Mütekabiliyet Yasası'nın çıkmasının ardından yabancı yatırımcı girişinin geçen yıl öncesine kıyasla oldukça iyi olduğuna işaret eden Çelik, "Körfez, Azerbaycan ve Rusya'dan yatırımcılar geliyor. Yurtdışında Türkiye'ye neden yatırım yapılması gerektiğini anlatıyoruz, sektörü ve projelerimizi tanıtıyoruz, Türkiye'yi pazarlıyoruz ve projelere gelin diyoruz. Bu döngü başladı. Tanıtım faaliyetlerinin yanı sıra yabancıların risklerini tolere edecek paket çözümleri masaya koyduğumuzda ileriki yıllarda mütekabiliyetle ilgili daha büyük rakamları da konuşuyor olacağız" diye konuştu.
- Aşa: "Mal sahibi de alıcı da 6 ay beklemek istemiyor"
İstanbul Emlak Komisyoncuları ve Danışmanları Odası Başkanı Nizameddin Aşa da yabancı yatırımcı talebinin şu anda çok az olduğunu belirterek, talebin de bazı Arap ülkelerinden geldiğini kaydetti.

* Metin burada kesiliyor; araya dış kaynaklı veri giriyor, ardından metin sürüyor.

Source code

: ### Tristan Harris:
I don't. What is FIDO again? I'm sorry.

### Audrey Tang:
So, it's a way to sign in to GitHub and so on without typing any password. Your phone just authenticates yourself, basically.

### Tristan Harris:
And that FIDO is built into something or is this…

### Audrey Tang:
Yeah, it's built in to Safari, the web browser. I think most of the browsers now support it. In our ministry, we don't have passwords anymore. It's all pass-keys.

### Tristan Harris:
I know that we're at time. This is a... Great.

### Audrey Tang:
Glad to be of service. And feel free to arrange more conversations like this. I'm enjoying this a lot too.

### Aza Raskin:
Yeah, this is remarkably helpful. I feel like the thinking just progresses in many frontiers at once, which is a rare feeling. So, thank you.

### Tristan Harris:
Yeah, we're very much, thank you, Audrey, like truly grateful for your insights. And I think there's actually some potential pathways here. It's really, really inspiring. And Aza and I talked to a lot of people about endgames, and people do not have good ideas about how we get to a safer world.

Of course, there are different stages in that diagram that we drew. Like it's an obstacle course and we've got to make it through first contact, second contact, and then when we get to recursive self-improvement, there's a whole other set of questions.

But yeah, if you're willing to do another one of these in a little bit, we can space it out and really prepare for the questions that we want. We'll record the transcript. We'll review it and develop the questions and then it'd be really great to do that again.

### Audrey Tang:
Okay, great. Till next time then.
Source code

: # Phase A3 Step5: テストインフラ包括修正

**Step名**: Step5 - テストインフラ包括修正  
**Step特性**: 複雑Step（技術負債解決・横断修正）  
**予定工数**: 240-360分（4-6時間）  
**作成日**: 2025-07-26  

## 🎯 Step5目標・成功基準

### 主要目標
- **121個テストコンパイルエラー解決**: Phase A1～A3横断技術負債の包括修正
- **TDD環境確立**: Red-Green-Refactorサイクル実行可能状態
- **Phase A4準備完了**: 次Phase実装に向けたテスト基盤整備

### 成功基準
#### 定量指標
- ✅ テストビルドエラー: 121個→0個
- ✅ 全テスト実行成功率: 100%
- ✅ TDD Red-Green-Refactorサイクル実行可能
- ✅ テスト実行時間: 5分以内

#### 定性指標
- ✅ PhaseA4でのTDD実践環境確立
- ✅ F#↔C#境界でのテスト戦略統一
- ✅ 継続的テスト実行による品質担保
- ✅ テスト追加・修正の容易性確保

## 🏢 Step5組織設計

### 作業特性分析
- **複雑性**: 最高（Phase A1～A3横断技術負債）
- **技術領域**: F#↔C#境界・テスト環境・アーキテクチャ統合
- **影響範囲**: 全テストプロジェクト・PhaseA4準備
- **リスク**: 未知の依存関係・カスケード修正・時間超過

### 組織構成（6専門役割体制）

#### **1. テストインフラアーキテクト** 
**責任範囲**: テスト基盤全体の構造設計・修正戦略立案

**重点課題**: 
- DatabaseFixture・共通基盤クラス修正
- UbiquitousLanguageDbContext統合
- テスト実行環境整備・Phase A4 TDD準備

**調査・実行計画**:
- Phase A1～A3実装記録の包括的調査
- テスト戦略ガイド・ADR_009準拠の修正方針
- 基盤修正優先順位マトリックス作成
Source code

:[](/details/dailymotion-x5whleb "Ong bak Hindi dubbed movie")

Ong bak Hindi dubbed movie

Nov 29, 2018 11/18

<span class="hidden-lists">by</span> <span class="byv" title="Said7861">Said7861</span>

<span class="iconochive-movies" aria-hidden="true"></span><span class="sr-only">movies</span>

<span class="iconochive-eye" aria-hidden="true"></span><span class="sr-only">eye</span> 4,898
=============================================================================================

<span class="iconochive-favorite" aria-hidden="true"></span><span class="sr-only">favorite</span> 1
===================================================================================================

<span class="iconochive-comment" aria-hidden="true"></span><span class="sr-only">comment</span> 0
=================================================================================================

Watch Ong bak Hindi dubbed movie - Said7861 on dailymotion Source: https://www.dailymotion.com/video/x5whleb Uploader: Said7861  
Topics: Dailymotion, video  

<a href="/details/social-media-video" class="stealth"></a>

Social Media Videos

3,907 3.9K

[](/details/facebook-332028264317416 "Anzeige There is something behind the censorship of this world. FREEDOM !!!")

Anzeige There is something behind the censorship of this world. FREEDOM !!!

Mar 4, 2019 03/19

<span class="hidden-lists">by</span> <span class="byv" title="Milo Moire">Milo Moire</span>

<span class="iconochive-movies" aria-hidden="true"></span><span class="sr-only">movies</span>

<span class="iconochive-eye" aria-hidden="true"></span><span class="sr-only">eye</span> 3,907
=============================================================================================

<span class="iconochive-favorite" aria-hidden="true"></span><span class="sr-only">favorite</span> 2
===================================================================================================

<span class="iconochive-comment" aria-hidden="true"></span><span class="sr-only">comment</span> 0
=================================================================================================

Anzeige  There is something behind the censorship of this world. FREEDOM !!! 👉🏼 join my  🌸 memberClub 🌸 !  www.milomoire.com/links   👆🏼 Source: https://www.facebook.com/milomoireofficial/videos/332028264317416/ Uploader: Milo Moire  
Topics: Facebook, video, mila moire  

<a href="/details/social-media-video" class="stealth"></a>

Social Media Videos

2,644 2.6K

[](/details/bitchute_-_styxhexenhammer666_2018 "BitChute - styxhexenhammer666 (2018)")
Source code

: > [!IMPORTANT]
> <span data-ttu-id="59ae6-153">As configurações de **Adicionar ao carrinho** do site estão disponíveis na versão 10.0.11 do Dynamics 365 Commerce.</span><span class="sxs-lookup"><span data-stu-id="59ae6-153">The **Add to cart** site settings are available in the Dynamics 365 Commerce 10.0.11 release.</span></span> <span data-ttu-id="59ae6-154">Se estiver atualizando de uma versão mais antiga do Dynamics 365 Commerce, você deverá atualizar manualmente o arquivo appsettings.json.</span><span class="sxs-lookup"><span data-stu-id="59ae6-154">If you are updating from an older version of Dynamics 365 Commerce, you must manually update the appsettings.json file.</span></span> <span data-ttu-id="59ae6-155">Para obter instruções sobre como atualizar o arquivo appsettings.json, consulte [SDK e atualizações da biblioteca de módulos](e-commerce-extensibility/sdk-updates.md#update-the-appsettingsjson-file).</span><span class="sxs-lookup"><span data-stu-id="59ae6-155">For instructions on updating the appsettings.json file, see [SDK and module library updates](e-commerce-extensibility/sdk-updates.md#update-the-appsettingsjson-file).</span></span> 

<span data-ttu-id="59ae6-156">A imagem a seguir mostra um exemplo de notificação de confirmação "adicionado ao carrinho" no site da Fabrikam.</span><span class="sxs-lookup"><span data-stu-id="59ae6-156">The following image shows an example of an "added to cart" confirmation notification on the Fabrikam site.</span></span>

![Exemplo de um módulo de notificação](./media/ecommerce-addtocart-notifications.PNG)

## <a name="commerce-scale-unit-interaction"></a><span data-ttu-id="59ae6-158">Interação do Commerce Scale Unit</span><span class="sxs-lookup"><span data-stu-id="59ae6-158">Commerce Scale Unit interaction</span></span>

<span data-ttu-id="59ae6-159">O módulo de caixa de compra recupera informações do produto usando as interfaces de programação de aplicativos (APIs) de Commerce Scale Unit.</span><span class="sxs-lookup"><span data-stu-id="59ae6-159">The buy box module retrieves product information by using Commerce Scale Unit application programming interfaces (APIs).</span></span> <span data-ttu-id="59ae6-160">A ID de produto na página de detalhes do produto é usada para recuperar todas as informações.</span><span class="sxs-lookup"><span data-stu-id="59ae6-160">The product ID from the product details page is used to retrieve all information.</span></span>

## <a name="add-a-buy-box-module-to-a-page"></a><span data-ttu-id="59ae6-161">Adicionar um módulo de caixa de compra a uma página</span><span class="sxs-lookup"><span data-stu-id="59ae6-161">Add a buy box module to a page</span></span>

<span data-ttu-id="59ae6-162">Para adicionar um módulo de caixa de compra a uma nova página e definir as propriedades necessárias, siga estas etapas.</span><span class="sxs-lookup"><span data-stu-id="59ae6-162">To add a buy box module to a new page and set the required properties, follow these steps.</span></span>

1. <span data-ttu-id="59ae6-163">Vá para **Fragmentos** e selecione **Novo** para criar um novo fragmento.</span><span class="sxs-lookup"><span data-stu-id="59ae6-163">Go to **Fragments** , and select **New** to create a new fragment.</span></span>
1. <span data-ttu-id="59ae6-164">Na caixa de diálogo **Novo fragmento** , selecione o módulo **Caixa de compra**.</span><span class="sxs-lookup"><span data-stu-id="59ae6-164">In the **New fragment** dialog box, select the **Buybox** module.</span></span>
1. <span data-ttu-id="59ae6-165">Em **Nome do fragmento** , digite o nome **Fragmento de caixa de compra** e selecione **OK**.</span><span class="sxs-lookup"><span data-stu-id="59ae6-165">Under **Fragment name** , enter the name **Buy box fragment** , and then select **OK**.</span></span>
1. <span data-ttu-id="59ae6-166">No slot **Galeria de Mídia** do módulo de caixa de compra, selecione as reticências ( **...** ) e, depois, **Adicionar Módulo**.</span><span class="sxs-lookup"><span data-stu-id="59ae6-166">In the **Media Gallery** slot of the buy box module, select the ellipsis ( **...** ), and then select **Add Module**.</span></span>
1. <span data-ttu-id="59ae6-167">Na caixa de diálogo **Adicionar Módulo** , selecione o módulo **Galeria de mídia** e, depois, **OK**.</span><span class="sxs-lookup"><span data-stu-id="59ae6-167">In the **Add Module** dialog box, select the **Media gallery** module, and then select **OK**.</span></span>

Mütekabiliyet Yasası'nın kapsamının genişletilmesi amacının stokların eritilmesi ve lüks projelerin satılması olduğunu ifade eden Aşa, şunları söyledi:
"Bu anlamda istenilen hedefe ulaşılamadı. Hedef ilk yıl için 200 bini aşkındı, ilk 9 ayda yabancıya satış 11 binde kaldı. Mütekabiliyet Yasası'nın kapsamı genişletildi ama teknik ve hukuki alt yapısı tamamlanamadı. Kanuni düzenlemeler yapılamadı. 6 aydan önce tapu alamıyorlar. Kimse kimseye güvenmiyor. Adam kime güvenip parasını teslim edecek? Mal sahibi de alıcı da 6 ay beklemek istemiyor."
Aşa, birçok inşaat firmasının, yabancılardan konutu teslim edileceğini söyleyerek para topladığını, ancak henüz temelinin bile atmadığını anlatarak, bundan dolayı da yabancılarda güvensizliğin başladığını söyledi.
- "Lüks konut stoğu elde patladı"
"Emlakçı" adı altında kaçak olarak çalışan binlerce insanın bulunduğunu aktaran Aşa, "İnşaat ve emlak sektörü ekonomimizin dinamosu ama bu sektör sahipsiz. Bununla ilgili mutlaka emlakçılık ve inşaatlarla ilgili yatırım lazım" dedi.
Aşa, lüks konut stoğunun elde patladığını belirterek, 2B arsaları ve kentsel dönüşümden oluşacak arsalarla yeni stok dalgasının da geldiğini kaydetti.
Türkiye'nin gayrimenkul yatırımı açısından her zaman güvenilir bir liman olduğunu, ancak piyasadaki disiplinsizliğin giderilmesi gerektiğini ifade eden Aşa, "Yoksa yatırım, ekonomik beklenti açısından Türkiye'deki gayrimenkul yatırımı en iyi yatırımdır. Tabii doğru yerden ve doğru kişiden proje almak gerekiyor" diye konuştu.
Aşa, 3. Havaalanı çevresindeki gayrimenkullere olan ilgiye de değinerek, "Son dönemde yaşanan olaylar o bölgeye olan ilgiliyi azalttı. Her şey şu anda seçime endekslendi. Projenin iptali söylentileri, siyasi yapı, belediye başkanlığı adaylarının söylemleri vatandaşı bekleme sürecine soktu" dedi.